3. Elbows. I'm kind of cheating on this one, because Weidman already used an elbow to land a simultaneous counter and knockout Munoz. I just really hope he keeps developing the elbows to counter opponents who move forward quickly. He could learn a thing or two from the hand fighting and elbowing of the tall, lanky champion a weight class above him.
4. Counter right straight/pull counter. This could work in conjunction with a check left hook or just be used on its own. With his weight already forward, Weidman looks to be pretty hittable. In the Silva fight, his standard response to being attacked was to pull his head back over the rear foot and retreat. Instead of retreating, he could pull his head back and to the right a little, then fire a straight right back. The genius of this is that with his weight already forward, Weidman has a lot of room to pull back without leaning too far. It's a good way to play with the range and counter opponents who don't understand it as well. It won't be as pretty, but the goal is to look something like this. One way he could set this up is to use a weak, flicking jab and drop his hand after to bait the opponent so this counter is easier to time.
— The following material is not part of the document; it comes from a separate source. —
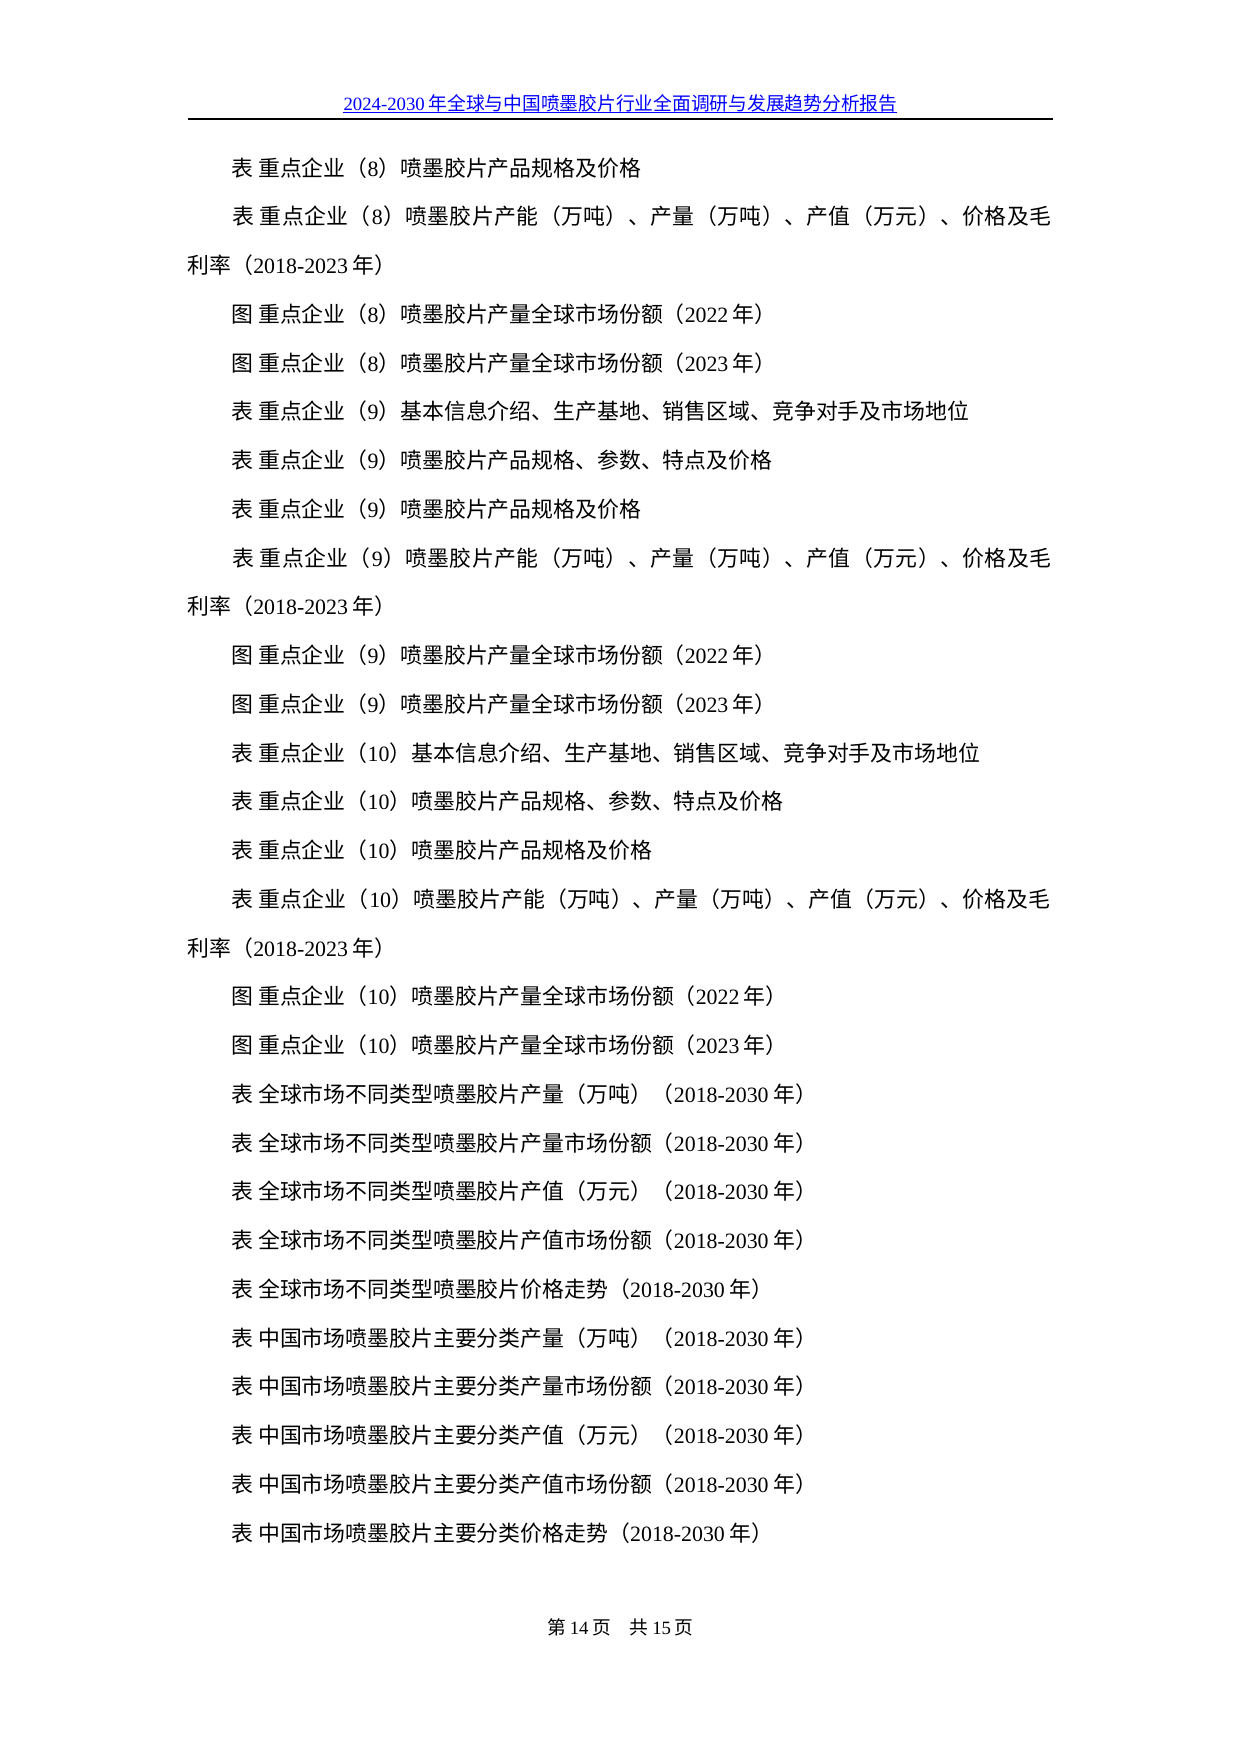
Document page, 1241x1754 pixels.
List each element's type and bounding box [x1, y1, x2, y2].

text [187, 150, 1053, 1548]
Weidman has shown to be at his best when he's moving forward. When he starts backing up, he has no real ability to attack until he's circled out and reset again. This leads me to believe that Weidman's game should be built around constant pressure and forward movement. If he pulls back at all, he should either do it with a check hook or immediately shoot back with a right hand. If opponent's try to swarm him, he should learn to stop them in their tracks with a stiff jab or step in with knees or elbows that the opponent is moving into. He would benefit a lot from practicing hand fighting and trapping from range, as this can be used in a variety of situations for different purposes including setting up his close range attacks, forcing opponents to move backwards, limiting their offense and upsetting their balance. He should continue using his crisp right hand lead to cut opponents off and close distance, and could benefit from using it to enter into his takedowns more often.He should make constant use of the level change and threat of wrestling to set up many of his strikes and keep opponents hesitant and on the defensive.
I'm really looking forward to watching Chris Weidman grow, evolve and mature as a fighter. He's a smart, talented guy with smart, talented coaches and is going to be around for a long time. I can't wait to see what sort of striker he turns into, and if any of the things that I'm hoping to see will become a part of his game.